Vector Store Support

class VectorStoreFactory:
    provider_to_class = {
        "qdrant": "mem0.vector_stores.qdrant.Qdrant",
        "chroma": "mem0.vector_stores.chroma.ChromaDB",
        "pinecone": "mem0.vector_stores.pinecone.PineconeDB",
        "milvus": "mem0.vector_stores.milvus.MilvusDB",
        "weaviate": "mem0.vector_stores.weaviate.Weaviate",
        ...
    }

This extensible architecture allows users to choose their preferred providers for each component.

Complete Flow Example

Let's trace a complete memory addition scenario:

from mem0 import Memory

memory = Memory()

# User conversation
messages = [
    {"role": "user", "content": "My name is Zhang San, I like drinking lattes"},
    {"role": "assistant", "content": "Hello Zhang San! Lattes are popular coffee drinks"}
]

# Add memory
result = memory.add(messages, user_id="zhangsan")

Expected result:

{
  "results": [
    {"id": "abc123", "memory": "Name is Zhang San", "event": "ADD"},
    {"id": "def456", "memory": "Likes latte coffee", "event": "ADD"}
  ],
  "relations": {
    "deleted_entities": [],
    "added_entities": [
      {"source": "Zhang San", "relationship": "likes", "target": "latte"}
    ]
  }
}

Flow Breakdown

Fact Extraction: LLM extracts ["Name is Zhang San", "Likes latte coffee"]
Similarity Search: Vector database search returns no similar memories (new user)
Decision: LLM determines both facts need ADD operations
Execution: Two memory records created with embeddings stored in vector database
Graph Storage: Entities extracted {"Zhang San": "person", "latte": "drink"} with relationship Zhang San -[:likes]-> latte stored in Neo4j

Design Highlights Worth Emulating

Intelligent Inference vs Direct Storage

Mem0's dual-mode operation serves different needs:

infer=True: Intelligent extraction, deduplication, and updates—ideal for production environments
infer=False: Direct storage preserving complete conversations—suitable for compliance or audit requirements

Dual-Storage Architecture

The combination of vector and graph storage provides complementary capabilities:

Vector Store: Fast semantic similarity search, perfect for retrieval scenarios
Graph Store: Entity relationship management, ideal for complex knowledge networks

Together, they offer comprehensive memory capabilities that neither could achieve alone.

▶ _Work item_:
Continue the Mem0 memory architecture walkthrough from its last sentence, in the same textbook voice. The records play no part in this exercise.

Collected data
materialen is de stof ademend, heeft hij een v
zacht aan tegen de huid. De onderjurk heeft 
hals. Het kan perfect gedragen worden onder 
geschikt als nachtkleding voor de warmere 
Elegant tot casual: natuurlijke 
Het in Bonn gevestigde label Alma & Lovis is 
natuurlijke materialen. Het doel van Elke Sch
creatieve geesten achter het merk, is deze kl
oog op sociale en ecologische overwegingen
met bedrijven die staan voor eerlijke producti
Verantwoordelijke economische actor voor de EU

==

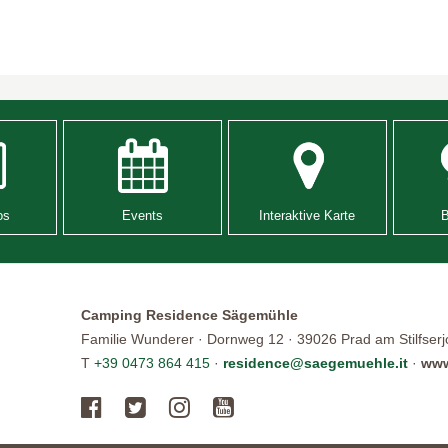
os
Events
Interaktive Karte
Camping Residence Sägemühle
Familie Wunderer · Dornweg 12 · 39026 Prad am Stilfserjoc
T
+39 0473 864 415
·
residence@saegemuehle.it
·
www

▶ _Answer space_:
Parallel Processing

Vector and graph storage operations execute concurrently:

with concurrent.futures.ThreadPoolExecutor() as executor:
    future1 = executor.submit(self._add_to_vector_store, ...)
    future2 = executor.submit(self._add_to_graph, ...)

This design choice demonstrates thoughtful performance optimization without complicating the API.

Prompt Engineering Excellence

Mem0's prompts represent carefully crafted instruments:

Fact Extraction Prompt: Defines seven information categories with detailed examples
Memory Update Prompt: Establishes clear ADD/UPDATE/DELETE/NONE rules
Custom Prompt Support: Allows custom_fact_extraction_prompt for domain-specific needs

These prompts aren't afterthoughts—they're central to Mem0's intelligence.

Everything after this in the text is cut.